The EU’s Omnibus Proposal: Objectives and Next Steps
In February 2025, the European Commission introduced the first Omnibus package of sustainability rules, aiming to simplify and ease EU sustainability reporting requirements. While these revisions seek to reduce administrative burdens, they have also raised concerns about regulatory uncertainty and potential setbacks in sustainability efforts.
Background
As part of the European Green Deal, which aims for climate neutrality by 2050 and a more sustainable, circular economy, the EU has established three key sustainability directives and regulations:
- Corporate Sustainability Reporting Directive (CSRD) – Mandates companies to disclose their environmental, social, and governance (ESG) performance.
- EU Taxonomy Regulation (EU Tax-VO) – Provides a classification system to determine which economic activities are environmentally sustainable.
- Corporate Sustainability Due Diligence Directive (CSDDD) – Ensures companies adopt sustainable and responsible practices throughout their operations and global value chains.

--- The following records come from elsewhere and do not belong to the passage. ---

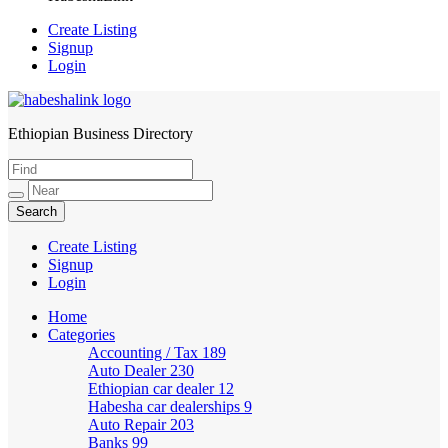
Create Listing
Signup
Login
Ethiopian Business Directory
HabeshaLink
Create Listing
Signup
Login
Home
Categories
Accounting / Tax
189
Auto Dealer
230
Ethiopian car dealer
12
Habesha car dealerships
9
Auto Repair
203
Banks
99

These regulations are intended to create clear, consistent frameworks, ensuring a level playing field for sustainability efforts while addressing both environmental and social impacts.
Key Changes in the CSRD
The Omnibus proposal introduces several major adjustments to the CSRD, including:
- Delayed Reporting Requirements – Companies in wave 2 and wave 3 categories will have an additional two years before their reporting obligations take effect.

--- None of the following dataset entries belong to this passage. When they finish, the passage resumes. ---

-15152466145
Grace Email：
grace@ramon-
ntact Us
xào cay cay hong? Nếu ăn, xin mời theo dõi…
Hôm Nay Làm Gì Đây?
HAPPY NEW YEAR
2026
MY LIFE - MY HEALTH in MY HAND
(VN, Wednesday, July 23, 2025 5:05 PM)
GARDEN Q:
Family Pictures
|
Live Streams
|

- Narrower Scope – The CSRD will now apply only to large companies and parent companies of large groups with:
- An average of 1,000 employees
- Either €25 million in total assets or €50 million in annual turnover
- Updated Third-Country Thresholds – Companies from outside the EU will be subject to CSRD rules if they:
- Generate €450 million in net turnover within the EU
- Have a large subsidiary or branch generating €50 million in turnover
- Flexible EU Taxonomy Reporting – Certain companies will be given more leeway in how they report their sustainability data.
- Removal of Assurance Requirements – The obligation to adopt a reasonable assurance standard has been eliminated, as has the option to introduce a reasonable assurance requirement. Instead, the Commission will issue targeted assurance guidelines by 2026.

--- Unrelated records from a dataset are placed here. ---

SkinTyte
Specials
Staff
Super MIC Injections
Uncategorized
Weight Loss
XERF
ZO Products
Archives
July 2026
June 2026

Key Changes to the EU Taxonomy Regulation
- Reduced Scope for EU Taxonomy Compliance – Currently, all CSRD-covered companies automatically fall under the EU Taxonomy Regulation. The new proposal limits full compliance to only the largest firms, specifically those covered by CS3D. Companies that meet CSRD criteria but not CS3D thresholds can opt in voluntarily.
- New Reporting Flexibility –
- Large companies (1,000+ employees, €50 million turnover or €25 million in total assets) with net turnover below €450 million that claim alignment with the EU Taxonomy must disclose their turnover and CapEx KPIs, but may choose whether to disclose OpEx KPIs.
- Companies that do not claim alignment with the EU Taxonomy will not be required to comply with the reporting rules, eliminating their associated costs.
- The proposal also introduces more flexible disclosure options, allowing companies to report on activities that meet some, but not all, of the Taxonomy’s technical screening criteria.
Key Changes to the CSDDD
- Narrower Due Diligence Scope – Now applies only to direct business partners rather than the entire supply chain.
- Less Frequent ESG Assessments – Companies must conduct ESG impact reviews every five years instead of annually.
- Extended Compliance Timeline – Implementation is postponed to July 2028 (previously July 2027).
- SME Protection – Safeguards introduced to prevent excessive data requests from smaller businesses.